*Task directions*.
All of the data is to be printed again exactly as it appears.

----

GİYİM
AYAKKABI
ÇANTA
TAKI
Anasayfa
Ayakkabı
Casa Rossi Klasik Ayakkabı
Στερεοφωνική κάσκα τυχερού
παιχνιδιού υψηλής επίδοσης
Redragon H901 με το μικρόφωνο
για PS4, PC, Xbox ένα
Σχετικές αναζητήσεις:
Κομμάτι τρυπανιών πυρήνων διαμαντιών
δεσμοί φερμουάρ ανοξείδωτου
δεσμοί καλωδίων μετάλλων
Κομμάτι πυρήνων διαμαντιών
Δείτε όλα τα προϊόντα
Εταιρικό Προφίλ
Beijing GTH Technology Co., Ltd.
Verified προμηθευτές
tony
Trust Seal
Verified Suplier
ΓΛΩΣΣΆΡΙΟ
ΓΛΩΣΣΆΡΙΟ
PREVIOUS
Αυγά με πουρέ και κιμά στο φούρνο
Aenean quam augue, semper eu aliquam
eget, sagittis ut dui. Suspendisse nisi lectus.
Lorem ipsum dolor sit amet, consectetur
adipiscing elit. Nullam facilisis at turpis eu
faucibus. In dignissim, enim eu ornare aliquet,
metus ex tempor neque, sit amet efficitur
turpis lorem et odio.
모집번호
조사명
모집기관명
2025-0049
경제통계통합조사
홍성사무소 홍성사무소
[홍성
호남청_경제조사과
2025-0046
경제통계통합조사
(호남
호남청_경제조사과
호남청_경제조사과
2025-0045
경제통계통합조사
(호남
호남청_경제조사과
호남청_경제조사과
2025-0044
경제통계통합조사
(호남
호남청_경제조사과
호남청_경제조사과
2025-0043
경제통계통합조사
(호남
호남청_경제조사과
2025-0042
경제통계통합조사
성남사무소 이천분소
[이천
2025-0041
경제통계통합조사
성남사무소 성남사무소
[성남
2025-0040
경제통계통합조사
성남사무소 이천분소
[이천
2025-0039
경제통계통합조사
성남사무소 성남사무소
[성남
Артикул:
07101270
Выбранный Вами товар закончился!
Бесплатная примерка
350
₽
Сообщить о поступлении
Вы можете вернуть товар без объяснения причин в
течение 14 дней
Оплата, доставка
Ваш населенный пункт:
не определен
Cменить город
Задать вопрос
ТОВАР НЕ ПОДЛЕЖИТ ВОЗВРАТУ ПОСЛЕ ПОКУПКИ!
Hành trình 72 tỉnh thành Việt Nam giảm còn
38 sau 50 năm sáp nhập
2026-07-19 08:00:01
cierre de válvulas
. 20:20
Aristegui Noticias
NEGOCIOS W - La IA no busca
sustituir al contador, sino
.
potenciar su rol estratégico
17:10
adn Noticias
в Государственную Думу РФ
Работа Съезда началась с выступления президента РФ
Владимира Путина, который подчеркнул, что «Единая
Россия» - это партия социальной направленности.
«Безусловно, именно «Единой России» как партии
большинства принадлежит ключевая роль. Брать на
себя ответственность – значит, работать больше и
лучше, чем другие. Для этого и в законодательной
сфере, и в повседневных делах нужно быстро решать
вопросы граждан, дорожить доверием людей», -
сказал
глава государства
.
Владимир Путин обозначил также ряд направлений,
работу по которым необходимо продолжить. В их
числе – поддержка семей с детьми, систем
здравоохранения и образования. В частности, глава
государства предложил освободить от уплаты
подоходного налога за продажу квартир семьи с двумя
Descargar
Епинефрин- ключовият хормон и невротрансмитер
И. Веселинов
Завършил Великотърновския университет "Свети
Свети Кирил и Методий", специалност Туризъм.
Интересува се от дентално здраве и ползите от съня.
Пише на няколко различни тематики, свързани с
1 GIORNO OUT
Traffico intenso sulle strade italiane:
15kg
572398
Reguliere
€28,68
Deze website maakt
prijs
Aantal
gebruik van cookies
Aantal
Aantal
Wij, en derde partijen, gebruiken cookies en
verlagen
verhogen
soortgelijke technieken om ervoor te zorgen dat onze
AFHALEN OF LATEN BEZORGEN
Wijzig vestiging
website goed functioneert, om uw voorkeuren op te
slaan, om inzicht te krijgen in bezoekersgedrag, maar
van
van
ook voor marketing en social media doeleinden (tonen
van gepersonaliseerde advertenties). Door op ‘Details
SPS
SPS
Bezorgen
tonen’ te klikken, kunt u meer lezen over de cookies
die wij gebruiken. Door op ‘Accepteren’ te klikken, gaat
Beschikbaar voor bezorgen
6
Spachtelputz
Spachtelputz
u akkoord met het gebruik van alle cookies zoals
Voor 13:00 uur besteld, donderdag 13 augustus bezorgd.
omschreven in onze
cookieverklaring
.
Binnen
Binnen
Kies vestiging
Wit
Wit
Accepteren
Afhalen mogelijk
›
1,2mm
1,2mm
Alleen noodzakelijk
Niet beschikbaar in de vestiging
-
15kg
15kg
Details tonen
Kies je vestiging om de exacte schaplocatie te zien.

----

*Response*.
GİYİM
AYAKKABI
ÇANTA
TAKI
Anasayfa
Ayakkabı
Casa Rossi Klasik Ayakkabı
Στερεοφωνική κάσκα τυχερού
παιχνιδιού υψηλής επίδοσης
Redragon H901 με το μικρόφωνο
για PS4, PC, Xbox ένα
Σχετικές αναζητήσεις:
Κομμάτι τρυπανιών πυρήνων διαμαντιών
δεσμοί φερμουάρ ανοξείδωτου
δεσμοί καλωδίων μετάλλων
Κομμάτι πυρήνων διαμαντιών
Δείτε όλα τα προϊόντα
Εταιρικό Προφίλ
Beijing GTH Technology Co., Ltd.
Verified προμηθευτές
tony
Trust Seal
Verified Suplier
ΓΛΩΣΣΆΡΙΟ
ΓΛΩΣΣΆΡΙΟ
PREVIOUS
Αυγά με πουρέ και κιμά στο φούρνο
Aenean quam augue, semper eu aliquam
eget, sagittis ut dui. Suspendisse nisi lectus.
Lorem ipsum dolor sit amet, consectetur
adipiscing elit. Nullam facilisis at turpis eu
faucibus. In dignissim, enim eu ornare aliquet,
metus ex tempor neque, sit amet efficitur
turpis lorem et odio.
모집번호
조사명
모집기관명
2025-0049
경제통계통합조사
홍성사무소 홍성사무소
[홍성
호남청_경제조사과
2025-0046
경제통계통합조사
(호남
호남청_경제조사과
호남청_경제조사과
2025-0045
경제통계통합조사
(호남
호남청_경제조사과
호남청_경제조사과
2025-0044
경제통계통합조사
(호남
호남청_경제조사과
호남청_경제조사과
2025-0043
경제통계통합조사
(호남
호남청_경제조사과
2025-0042
경제통계통합조사
성남사무소 이천분소
[이천
2025-0041
경제통계통합조사
성남사무소 성남사무소
[성남
2025-0040
경제통계통합조사
성남사무소 이천분소
[이천
2025-0039
경제통계통합조사
성남사무소 성남사무소
[성남
Артикул:
07101270
Выбранный Вами товар закончился!
Бесплатная примерка
350
₽
Сообщить о поступлении
Вы можете вернуть товар без объяснения причин в
течение 14 дней
Оплата, доставка
Ваш населенный пункт:
не определен
Cменить город
Задать вопрос
ТОВАР НЕ ПОДЛЕЖИТ ВОЗВРАТУ ПОСЛЕ ПОКУПКИ!
Hành trình 72 tỉnh thành Việt Nam giảm còn
38 sau 50 năm sáp nhập
2026-07-19 08:00:01
cierre de válvulas
. 20:20
Aristegui Noticias
NEGOCIOS W - La IA no busca
sustituir al contador, sino
.
potenciar su rol estratégico
17:10
adn Noticias
в Государственную Думу РФ
Работа Съезда началась с выступления президента РФ
Владимира Путина, который подчеркнул, что «Единая
Россия» - это партия социальной направленности.
«Безусловно, именно «Единой России» как партии
большинства принадлежит ключевая роль. Брать на
себя ответственность – значит, работать больше и
лучше, чем другие. Для этого и в законодательной
сфере, и в повседневных делах нужно быстро решать
вопросы граждан, дорожить доверием людей», -
сказал
глава государства
.
Владимир Путин обозначил также ряд направлений,
работу по которым необходимо продолжить. В их
числе – поддержка семей с детьми, систем
здравоохранения и образования. В частности, глава
государства предложил освободить от уплаты
подоходного налога за продажу квартир семьи с двумя
Descargar
Епинефрин- ключовият хормон и невротрансмитер
И. Веселинов
Завършил Великотърновския университет "Свети
Свети Кирил и Методий", специалност Туризъм.
Интересува се от дентално здраве и ползите от съня.
Пише на няколко различни тематики, свързани с
1 GIORNO OUT
Traffico intenso sulle strade italiane:
15kg
572398
Reguliere
€28,68
Deze website maakt
prijs
Aantal
gebruik van cookies
Aantal
Aantal
Wij, en derde partijen, gebruiken cookies en
verlagen
verhogen
soortgelijke technieken om ervoor te zorgen dat onze
AFHALEN OF LATEN BEZORGEN
Wijzig vestiging
website goed functioneert, om uw voorkeuren op te
slaan, om inzicht te krijgen in bezoekersgedrag, maar
van
van
ook voor marketing en social media doeleinden (tonen
van gepersonaliseerde advertenties). Door op ‘Details
SPS
SPS
Bezorgen
tonen’ te klikken, kunt u meer lezen over de cookies
die wij gebruiken. Door op ‘Accepteren’ te klikken, gaat
Beschikbaar voor bezorgen
6
Spachtelputz
Spachtelputz
u akkoord met het gebruik van alle cookies zoals
Voor 13:00 uur besteld, donderdag 13 augustus bezorgd.
omschreven in onze
cookieverklaring
.
Binnen
Binnen
Kies vestiging
Wit
Wit
Accepteren
Afhalen mogelijk
›
1,2mm
1,2mm
Alleen noodzakelijk
Niet beschikbaar in de vestiging
-
15kg
15kg
Details tonen
Kies je vestiging om de exacte schaplocatie te zien.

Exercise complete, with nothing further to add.